A tunable dual-band linear-to-circular polarization conversion (LTCPC) related to electromagnetically induced transparency (EIT) is theoretically proposed by employing the graphene metamaterial in the terahertz (THz) regime. Since the electric resonance (bright mode) and the magnetic resonance (quasi-dark mode) for the x - and y -polarized (TM and TE) waves are mutually coupled, the EIT behavior is realized due to the destructive interference. Two transparent EIT windows have emerged in 1.452–1.661 THz and 1.348–1.683 THz when the TM and TE waves are incidents. The corresponding values of the maximum group delay and group index respectively are 225 ps, 162 ps, 1636, and 1177. The LTCPC is achieved at 1.432 THz and 1.676 THz when the graphene does not exist.

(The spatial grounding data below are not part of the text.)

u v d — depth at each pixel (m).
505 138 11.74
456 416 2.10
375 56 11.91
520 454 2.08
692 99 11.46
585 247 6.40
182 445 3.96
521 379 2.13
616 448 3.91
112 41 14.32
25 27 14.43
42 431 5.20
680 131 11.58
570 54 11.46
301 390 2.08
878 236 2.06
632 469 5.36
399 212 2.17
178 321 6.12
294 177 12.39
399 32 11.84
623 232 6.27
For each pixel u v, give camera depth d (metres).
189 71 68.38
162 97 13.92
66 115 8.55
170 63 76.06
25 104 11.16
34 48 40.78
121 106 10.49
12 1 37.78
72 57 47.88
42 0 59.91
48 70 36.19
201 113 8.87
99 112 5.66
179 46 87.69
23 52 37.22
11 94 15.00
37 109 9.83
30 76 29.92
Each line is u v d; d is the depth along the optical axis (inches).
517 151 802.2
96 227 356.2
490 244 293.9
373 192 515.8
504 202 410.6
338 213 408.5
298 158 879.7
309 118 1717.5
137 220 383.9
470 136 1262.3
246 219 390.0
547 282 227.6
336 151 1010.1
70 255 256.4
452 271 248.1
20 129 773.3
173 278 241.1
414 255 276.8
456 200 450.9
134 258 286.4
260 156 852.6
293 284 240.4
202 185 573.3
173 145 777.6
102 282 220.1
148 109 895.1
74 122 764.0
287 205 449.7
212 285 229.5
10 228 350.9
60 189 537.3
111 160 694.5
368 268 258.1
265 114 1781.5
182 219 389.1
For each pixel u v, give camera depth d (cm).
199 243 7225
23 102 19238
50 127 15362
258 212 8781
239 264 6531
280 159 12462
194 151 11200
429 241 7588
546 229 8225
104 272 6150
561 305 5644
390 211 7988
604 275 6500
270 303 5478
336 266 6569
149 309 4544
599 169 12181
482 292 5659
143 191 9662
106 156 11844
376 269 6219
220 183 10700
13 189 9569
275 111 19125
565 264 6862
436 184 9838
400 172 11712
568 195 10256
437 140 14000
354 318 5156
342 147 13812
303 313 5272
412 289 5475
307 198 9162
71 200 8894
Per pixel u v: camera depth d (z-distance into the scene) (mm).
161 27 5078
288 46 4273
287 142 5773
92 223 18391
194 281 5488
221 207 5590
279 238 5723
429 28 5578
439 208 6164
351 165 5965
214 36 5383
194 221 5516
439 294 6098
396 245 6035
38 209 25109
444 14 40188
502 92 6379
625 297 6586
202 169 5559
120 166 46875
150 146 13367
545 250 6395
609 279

While the graphene is introduced, the LTCPC is dynamically adjustable by controlling the Fermi energy ( E f ) of the graphene. The optimal ARs can dynamically change between 1.438 (1.689) THz and 1.452 (1.696) THz while the E f changes from 0.1 eV to 0.9 eV. A theoretical investigation of two-oscillator model further confirms the effectiveness and consistency of the simulation results. The presented metamaterial with a thickness of subwavelength and high transparency for the electromagnetic waves opens a new path to the applications in beam steering and polarization controls. • The dual-band linear-to-circular PC of EIT phenomenon can be simultaneously realized. • The structure is equipped with graphene which can adjust the EIT behavior and circular polarization features. • The presented structure is great transparency for the EM wave, and its thickness is subwavelength. • The proposed structure provides a new idea to manipulate the polarization state of the EM wave. • The device is stable for the circular polarization feature within 10°.